* [ACTIVITY]: Among the records below, find the line that has "table_cell [41, 134, 88, 519]"; from there, give the lines again exactly, and stop after the line that has "Rendered at 1275 by 1650 pixels.".

* [Source records]:

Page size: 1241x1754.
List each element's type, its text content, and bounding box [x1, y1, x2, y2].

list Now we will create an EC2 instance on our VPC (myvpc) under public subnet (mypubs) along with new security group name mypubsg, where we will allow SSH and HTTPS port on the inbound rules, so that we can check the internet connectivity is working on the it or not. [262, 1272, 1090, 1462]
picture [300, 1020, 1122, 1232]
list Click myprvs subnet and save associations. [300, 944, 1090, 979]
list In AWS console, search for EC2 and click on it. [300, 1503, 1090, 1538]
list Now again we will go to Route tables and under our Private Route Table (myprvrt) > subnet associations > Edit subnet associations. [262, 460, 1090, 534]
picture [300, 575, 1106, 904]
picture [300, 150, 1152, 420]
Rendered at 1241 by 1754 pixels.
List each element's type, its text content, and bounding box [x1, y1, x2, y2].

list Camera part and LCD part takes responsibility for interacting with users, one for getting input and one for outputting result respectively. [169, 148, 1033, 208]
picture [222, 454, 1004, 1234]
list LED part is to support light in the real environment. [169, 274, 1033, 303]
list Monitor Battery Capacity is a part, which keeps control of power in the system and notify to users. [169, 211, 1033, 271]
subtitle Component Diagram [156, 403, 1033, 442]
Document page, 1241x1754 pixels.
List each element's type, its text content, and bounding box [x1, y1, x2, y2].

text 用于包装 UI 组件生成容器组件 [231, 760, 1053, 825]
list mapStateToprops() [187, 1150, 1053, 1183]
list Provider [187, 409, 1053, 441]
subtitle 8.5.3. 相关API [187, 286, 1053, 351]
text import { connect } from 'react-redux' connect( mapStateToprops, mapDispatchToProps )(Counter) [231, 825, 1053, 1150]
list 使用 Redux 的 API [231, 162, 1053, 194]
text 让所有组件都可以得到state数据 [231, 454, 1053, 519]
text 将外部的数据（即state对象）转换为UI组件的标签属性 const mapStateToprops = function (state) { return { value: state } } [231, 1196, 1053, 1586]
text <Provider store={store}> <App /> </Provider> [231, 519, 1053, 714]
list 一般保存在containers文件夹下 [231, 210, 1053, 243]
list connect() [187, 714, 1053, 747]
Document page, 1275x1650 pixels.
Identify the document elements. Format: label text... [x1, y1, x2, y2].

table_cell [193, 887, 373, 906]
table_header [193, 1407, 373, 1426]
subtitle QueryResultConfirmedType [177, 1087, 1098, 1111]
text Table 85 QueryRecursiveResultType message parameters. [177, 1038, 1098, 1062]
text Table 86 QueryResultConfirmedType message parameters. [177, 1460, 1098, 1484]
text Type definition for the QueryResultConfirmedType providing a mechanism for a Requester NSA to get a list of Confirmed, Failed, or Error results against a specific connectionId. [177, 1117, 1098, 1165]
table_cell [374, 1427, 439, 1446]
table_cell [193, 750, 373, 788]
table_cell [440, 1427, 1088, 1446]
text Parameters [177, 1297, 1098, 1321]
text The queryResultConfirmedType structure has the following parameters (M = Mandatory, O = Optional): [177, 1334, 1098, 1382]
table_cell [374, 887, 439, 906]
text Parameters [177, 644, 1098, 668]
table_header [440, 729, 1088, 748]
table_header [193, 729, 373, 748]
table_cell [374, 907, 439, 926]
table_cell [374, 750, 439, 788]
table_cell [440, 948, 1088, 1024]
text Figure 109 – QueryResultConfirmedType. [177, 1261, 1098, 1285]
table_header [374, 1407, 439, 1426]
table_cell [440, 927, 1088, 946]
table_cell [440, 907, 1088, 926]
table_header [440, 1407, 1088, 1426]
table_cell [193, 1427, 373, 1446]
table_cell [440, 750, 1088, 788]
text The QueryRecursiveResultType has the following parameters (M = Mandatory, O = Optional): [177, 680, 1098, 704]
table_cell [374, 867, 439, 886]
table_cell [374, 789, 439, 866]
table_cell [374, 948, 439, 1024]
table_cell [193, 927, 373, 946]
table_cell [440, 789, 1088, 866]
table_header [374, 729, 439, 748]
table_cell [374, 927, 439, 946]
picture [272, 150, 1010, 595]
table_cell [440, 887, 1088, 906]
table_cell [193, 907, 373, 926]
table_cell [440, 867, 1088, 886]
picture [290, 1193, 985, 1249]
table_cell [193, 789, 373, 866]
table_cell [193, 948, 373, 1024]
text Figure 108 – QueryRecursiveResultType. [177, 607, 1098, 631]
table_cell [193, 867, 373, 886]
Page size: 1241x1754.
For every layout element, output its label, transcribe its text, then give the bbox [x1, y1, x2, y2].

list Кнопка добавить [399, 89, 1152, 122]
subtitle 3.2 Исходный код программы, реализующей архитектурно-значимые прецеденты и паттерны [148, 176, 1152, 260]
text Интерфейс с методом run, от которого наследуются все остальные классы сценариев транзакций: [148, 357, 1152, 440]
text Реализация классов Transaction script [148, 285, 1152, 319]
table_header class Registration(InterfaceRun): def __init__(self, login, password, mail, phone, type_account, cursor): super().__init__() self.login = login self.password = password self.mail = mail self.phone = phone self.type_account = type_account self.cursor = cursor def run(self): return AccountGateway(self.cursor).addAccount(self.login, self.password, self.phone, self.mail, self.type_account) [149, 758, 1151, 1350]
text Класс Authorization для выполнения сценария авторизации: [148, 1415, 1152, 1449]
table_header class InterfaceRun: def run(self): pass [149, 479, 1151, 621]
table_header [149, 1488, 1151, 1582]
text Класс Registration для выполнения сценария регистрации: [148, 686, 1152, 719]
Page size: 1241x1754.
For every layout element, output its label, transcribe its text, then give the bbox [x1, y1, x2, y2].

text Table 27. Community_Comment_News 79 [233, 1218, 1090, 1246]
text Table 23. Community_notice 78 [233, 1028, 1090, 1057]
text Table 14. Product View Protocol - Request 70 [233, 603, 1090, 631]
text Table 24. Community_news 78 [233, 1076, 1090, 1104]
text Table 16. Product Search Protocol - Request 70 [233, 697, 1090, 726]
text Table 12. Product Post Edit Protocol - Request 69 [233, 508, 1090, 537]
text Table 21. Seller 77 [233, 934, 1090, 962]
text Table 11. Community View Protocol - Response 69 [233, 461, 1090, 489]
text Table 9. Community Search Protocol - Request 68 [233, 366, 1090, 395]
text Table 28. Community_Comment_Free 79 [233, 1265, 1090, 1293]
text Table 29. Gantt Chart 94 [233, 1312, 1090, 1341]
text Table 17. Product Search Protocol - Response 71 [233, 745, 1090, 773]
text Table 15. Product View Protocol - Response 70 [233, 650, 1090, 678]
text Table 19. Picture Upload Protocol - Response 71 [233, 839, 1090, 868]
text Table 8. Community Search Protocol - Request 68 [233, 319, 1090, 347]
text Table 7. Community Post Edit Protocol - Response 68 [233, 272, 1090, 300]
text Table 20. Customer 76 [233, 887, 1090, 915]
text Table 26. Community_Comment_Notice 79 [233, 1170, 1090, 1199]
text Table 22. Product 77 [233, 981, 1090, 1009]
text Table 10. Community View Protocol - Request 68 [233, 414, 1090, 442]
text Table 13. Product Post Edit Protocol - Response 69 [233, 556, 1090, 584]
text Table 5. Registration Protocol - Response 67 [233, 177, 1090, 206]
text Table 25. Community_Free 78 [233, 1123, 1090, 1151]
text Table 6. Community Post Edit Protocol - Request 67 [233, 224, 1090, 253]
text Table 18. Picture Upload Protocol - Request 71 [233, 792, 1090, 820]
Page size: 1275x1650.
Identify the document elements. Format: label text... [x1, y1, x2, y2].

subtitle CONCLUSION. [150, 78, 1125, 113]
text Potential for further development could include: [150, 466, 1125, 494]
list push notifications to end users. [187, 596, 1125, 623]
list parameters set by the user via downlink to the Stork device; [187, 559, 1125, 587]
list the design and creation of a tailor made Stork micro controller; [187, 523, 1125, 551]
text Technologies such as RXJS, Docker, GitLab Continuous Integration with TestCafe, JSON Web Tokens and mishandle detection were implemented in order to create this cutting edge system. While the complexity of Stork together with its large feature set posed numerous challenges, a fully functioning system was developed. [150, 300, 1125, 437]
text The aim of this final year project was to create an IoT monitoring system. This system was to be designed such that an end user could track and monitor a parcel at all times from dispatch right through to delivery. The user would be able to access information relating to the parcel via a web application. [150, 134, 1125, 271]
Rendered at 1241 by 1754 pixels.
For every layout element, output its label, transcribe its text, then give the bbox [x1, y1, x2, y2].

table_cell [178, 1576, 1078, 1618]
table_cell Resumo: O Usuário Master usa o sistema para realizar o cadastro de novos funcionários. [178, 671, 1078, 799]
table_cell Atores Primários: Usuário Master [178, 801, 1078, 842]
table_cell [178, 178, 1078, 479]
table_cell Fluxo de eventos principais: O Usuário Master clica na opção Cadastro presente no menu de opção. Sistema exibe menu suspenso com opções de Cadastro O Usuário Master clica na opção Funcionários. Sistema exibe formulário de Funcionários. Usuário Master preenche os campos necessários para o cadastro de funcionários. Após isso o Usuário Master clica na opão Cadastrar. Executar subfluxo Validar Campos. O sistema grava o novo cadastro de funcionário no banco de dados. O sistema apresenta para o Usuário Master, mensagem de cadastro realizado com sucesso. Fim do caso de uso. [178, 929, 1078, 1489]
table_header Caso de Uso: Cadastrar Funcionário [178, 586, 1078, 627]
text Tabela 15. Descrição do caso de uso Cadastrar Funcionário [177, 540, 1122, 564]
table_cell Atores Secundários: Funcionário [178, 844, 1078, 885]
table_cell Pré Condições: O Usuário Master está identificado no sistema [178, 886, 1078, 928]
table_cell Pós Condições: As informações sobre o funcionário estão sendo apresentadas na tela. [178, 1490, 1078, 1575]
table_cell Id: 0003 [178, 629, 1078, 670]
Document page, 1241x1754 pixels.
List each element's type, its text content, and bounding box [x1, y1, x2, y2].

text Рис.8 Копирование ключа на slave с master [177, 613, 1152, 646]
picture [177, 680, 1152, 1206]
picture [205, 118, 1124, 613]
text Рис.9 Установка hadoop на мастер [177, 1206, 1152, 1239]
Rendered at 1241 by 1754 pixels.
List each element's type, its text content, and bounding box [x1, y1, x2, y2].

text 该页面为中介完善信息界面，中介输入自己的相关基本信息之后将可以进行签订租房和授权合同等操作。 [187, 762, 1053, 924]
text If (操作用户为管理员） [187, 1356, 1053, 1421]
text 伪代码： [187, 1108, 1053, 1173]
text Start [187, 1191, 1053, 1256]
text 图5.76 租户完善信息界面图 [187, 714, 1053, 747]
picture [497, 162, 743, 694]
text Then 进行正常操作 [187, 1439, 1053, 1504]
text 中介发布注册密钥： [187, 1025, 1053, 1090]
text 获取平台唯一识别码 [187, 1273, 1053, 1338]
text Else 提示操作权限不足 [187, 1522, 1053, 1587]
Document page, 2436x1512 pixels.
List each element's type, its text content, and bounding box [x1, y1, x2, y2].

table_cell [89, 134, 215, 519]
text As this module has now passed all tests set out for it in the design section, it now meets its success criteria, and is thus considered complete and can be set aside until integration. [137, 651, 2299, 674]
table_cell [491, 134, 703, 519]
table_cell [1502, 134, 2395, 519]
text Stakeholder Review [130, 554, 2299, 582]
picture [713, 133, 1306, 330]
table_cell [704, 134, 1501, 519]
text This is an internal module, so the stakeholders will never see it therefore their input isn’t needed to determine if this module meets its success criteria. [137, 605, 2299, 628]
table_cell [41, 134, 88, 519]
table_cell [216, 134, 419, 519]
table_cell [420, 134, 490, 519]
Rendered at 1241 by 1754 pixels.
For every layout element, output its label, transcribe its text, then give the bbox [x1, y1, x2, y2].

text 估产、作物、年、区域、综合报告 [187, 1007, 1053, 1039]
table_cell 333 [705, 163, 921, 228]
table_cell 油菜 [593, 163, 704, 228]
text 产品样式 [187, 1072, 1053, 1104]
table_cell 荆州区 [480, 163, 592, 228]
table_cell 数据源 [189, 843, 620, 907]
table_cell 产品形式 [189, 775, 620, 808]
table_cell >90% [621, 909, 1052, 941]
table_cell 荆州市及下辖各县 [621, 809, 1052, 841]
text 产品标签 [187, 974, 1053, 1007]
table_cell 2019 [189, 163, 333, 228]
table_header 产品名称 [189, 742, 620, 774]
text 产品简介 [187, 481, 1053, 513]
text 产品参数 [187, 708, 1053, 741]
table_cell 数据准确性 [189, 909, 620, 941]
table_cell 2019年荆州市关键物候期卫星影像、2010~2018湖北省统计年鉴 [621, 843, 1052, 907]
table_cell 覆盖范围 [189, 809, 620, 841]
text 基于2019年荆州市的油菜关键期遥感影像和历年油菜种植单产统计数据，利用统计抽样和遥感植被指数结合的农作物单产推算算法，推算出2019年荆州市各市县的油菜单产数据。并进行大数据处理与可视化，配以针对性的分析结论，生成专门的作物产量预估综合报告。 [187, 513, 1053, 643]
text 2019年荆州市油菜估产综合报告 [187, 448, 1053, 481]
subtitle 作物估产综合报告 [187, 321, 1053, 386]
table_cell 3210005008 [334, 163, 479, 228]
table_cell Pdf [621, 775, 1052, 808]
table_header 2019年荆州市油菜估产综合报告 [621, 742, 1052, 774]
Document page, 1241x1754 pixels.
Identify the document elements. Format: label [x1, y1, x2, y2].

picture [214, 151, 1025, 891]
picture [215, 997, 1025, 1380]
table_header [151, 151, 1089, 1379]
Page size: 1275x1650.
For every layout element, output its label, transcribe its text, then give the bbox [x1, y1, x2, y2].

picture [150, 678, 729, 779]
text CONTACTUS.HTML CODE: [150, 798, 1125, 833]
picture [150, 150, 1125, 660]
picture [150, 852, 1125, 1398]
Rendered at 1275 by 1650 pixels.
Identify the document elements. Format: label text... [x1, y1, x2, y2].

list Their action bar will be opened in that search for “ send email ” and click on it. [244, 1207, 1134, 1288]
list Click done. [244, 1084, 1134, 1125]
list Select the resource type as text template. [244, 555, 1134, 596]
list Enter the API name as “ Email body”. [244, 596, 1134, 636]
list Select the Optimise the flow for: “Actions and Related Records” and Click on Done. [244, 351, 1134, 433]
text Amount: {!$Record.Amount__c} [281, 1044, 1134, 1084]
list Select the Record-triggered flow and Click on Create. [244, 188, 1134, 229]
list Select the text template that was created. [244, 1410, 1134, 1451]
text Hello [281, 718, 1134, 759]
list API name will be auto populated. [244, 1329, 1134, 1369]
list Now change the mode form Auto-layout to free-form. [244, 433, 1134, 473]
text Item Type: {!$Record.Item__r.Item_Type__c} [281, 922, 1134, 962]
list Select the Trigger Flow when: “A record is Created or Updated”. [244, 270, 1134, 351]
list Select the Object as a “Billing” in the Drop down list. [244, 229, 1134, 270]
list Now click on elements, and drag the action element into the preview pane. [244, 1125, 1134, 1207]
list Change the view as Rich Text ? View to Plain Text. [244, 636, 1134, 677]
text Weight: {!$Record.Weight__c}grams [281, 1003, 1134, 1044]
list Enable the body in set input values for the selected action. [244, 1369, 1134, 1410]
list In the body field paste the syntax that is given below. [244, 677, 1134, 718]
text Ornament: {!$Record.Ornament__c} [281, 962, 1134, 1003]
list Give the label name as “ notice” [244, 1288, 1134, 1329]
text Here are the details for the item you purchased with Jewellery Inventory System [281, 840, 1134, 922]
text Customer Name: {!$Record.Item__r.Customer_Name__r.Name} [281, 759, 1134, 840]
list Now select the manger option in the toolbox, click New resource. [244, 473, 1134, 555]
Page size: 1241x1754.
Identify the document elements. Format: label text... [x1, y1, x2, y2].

* [RESULT OF THIS TASK]:
table_cell [41, 134, 88, 519]
table_cell [216, 134, 419, 519]
table_cell [420, 134, 490, 519]
Rendered at 1241 by 1754 pixels.
For every layout element, output its label, transcribe its text, then give the bbox [x1, y1, x2, y2].

text 估产、作物、年、区域、综合报告 [187, 1007, 1053, 1039]
table_cell 333 [705, 163, 921, 228]
table_cell 油菜 [593, 163, 704, 228]
text 产品样式 [187, 1072, 1053, 1104]
table_cell 荆州区 [480, 163, 592, 228]
table_cell 数据源 [189, 843, 620, 907]
table_cell 产品形式 [189, 775, 620, 808]
table_cell >90% [621, 909, 1052, 941]
table_cell 荆州市及下辖各县 [621, 809, 1052, 841]
text 产品标签 [187, 974, 1053, 1007]
table_cell 2019 [189, 163, 333, 228]
table_header 产品名称 [189, 742, 620, 774]
text 产品简介 [187, 481, 1053, 513]
text 产品参数 [187, 708, 1053, 741]
table_cell 数据准确性 [189, 909, 620, 941]
table_cell 2019年荆州市关键物候期卫星影像、2010~2018湖北省统计年鉴 [621, 843, 1052, 907]
table_cell 覆盖范围 [189, 809, 620, 841]
text 基于2019年荆州市的油菜关键期遥感影像和历年油菜种植单产统计数据，利用统计抽样和遥感植被指数结合的农作物单产推算算法，推算出2019年荆州市各市县的油菜单产数据。并进行大数据处理与可视化，配以针对性的分析结论，生成专门的作物产量预估综合报告。 [187, 513, 1053, 643]
text 2019年荆州市油菜估产综合报告 [187, 448, 1053, 481]
subtitle 作物估产综合报告 [187, 321, 1053, 386]
table_cell 3210005008 [334, 163, 479, 228]
table_cell Pdf [621, 775, 1052, 808]
table_header 2019年荆州市油菜估产综合报告 [621, 742, 1052, 774]
Document page, 1241x1754 pixels.
Identify the document elements. Format: label [x1, y1, x2, y2].

picture [214, 151, 1025, 891]
picture [215, 997, 1025, 1380]
table_header [151, 151, 1089, 1379]
Page size: 1275x1650.
For every layout element, output its label, transcribe its text, then give the bbox [x1, y1, x2, y2].

picture [150, 678, 729, 779]
text CONTACTUS.HTML CODE: [150, 798, 1125, 833]
picture [150, 150, 1125, 660]
picture [150, 852, 1125, 1398]
Rendered at 1275 by 1650 pixels.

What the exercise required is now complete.